Objective: Our study purpose was to evaluate morbidity and postoperative mortality in patients who underwent pelvic exenteration (PE) for primary or recurrent gynecological malignancies.
Methods: We identified 230 patients who underwent PE, referred to the gynecological oncology units of 4 institutions: Charitè University in Berlin, Friedrich-Schiller University in Jena, S. Orsola-Malpighi University in Bologna, and Catholic University in Rome and in Campobasso.

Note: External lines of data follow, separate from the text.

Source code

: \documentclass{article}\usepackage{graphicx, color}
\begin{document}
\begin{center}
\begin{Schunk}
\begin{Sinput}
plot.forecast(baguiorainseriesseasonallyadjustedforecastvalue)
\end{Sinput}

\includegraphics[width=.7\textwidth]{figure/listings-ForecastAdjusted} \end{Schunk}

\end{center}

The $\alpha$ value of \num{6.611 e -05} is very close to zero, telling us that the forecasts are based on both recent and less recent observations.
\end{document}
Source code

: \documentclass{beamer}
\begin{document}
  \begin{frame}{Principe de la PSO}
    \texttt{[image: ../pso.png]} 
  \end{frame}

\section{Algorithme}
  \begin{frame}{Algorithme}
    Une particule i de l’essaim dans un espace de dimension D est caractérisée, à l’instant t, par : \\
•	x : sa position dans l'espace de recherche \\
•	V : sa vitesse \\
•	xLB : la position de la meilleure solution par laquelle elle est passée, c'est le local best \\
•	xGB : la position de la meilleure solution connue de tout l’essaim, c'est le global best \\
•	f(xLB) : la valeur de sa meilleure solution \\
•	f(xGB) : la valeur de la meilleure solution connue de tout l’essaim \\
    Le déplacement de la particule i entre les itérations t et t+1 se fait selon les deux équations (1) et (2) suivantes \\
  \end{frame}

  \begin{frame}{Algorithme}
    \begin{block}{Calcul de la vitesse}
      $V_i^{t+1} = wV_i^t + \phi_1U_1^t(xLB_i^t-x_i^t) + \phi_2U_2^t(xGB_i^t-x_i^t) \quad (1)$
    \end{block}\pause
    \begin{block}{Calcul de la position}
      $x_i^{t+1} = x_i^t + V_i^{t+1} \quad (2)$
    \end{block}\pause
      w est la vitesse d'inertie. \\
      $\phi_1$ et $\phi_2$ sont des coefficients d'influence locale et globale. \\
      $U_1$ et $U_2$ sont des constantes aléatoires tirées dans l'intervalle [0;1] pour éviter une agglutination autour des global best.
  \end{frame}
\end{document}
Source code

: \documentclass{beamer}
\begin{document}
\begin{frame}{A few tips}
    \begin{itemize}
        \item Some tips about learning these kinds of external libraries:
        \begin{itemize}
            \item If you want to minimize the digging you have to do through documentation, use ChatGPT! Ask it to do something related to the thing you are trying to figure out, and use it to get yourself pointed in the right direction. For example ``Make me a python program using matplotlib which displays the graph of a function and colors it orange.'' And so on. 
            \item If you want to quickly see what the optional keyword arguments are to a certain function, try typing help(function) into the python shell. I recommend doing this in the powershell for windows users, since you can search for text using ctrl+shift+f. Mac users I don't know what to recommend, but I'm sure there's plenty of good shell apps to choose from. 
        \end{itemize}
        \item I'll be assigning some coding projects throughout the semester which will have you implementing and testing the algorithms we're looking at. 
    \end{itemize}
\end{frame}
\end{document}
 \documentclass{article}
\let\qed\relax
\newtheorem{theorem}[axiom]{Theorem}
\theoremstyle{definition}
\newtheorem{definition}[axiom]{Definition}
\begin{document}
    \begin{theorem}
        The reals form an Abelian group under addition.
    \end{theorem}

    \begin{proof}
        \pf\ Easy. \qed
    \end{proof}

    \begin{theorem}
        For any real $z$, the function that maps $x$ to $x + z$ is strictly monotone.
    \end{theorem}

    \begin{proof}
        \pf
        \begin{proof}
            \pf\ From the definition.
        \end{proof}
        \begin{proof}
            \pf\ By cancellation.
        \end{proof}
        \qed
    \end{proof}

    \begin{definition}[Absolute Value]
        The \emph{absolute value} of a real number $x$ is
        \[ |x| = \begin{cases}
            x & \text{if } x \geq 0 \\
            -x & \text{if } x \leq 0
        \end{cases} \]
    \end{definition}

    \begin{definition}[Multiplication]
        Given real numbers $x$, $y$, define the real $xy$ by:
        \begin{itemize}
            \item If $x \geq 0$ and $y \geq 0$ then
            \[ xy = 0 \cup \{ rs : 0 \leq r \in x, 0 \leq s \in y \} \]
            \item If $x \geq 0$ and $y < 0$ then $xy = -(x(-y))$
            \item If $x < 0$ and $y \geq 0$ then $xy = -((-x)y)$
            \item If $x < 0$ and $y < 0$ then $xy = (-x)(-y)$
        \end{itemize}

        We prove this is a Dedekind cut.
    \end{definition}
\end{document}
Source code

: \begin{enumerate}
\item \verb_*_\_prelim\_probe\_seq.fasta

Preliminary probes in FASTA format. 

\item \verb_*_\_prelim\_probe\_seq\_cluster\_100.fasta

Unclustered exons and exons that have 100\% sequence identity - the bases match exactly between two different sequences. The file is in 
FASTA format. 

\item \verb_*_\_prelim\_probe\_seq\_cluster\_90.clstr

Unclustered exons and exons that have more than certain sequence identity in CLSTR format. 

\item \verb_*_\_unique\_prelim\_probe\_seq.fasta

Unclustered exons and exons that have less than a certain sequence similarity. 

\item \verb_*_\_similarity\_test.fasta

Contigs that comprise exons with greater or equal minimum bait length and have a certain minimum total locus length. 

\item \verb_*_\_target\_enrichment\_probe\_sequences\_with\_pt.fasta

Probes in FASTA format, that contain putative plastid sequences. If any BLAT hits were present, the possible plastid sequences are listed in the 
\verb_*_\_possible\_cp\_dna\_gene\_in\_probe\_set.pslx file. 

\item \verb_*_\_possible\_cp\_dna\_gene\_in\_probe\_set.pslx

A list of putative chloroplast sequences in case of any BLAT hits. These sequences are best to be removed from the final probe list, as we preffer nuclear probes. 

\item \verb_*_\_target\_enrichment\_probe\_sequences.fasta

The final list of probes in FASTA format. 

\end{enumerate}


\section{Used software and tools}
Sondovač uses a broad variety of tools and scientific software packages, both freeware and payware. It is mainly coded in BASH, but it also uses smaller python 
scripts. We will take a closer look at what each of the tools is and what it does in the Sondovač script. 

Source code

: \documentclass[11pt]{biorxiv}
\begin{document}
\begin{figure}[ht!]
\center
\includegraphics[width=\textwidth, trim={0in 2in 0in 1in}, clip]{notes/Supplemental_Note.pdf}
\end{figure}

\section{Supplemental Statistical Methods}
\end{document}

Results: The median age was 55 years. The tumor site was the cervix in 177 patients, the endometrium in 28 patients, the vulva in 16 patients, and the vagina in 9 patients. Sixty-eight anterior, 31 posterior, and 131 total PEs were performed in 116 women together with hysterectomy. A total of 82.6% of the patients required blood transfusion. The mean operative time was 446 (95–970) minutes, and the median hospitalization was 24 (7–210) days. We noted a major complication rate of 21.3% (n = 49). We registered 7 perioperative deaths (3%) calculated within 30 days. The operation was performed within clear margins in 166 patients (72.2%). The overall mortality rate depending on tumor site at the end of the study was 75% for vulvar cancer, 57.6% for cervical cancer, 55.6% for vaginal cancer, and 53.6% for endometrial cancer.
Conclusions: Although an important effort for surgeons and for patients, PE remains a therapeutic option with an acceptable complication rate and postoperative mortality. A strict selection of patients is mandatory to reach adequate surgical and oncologic outcomes.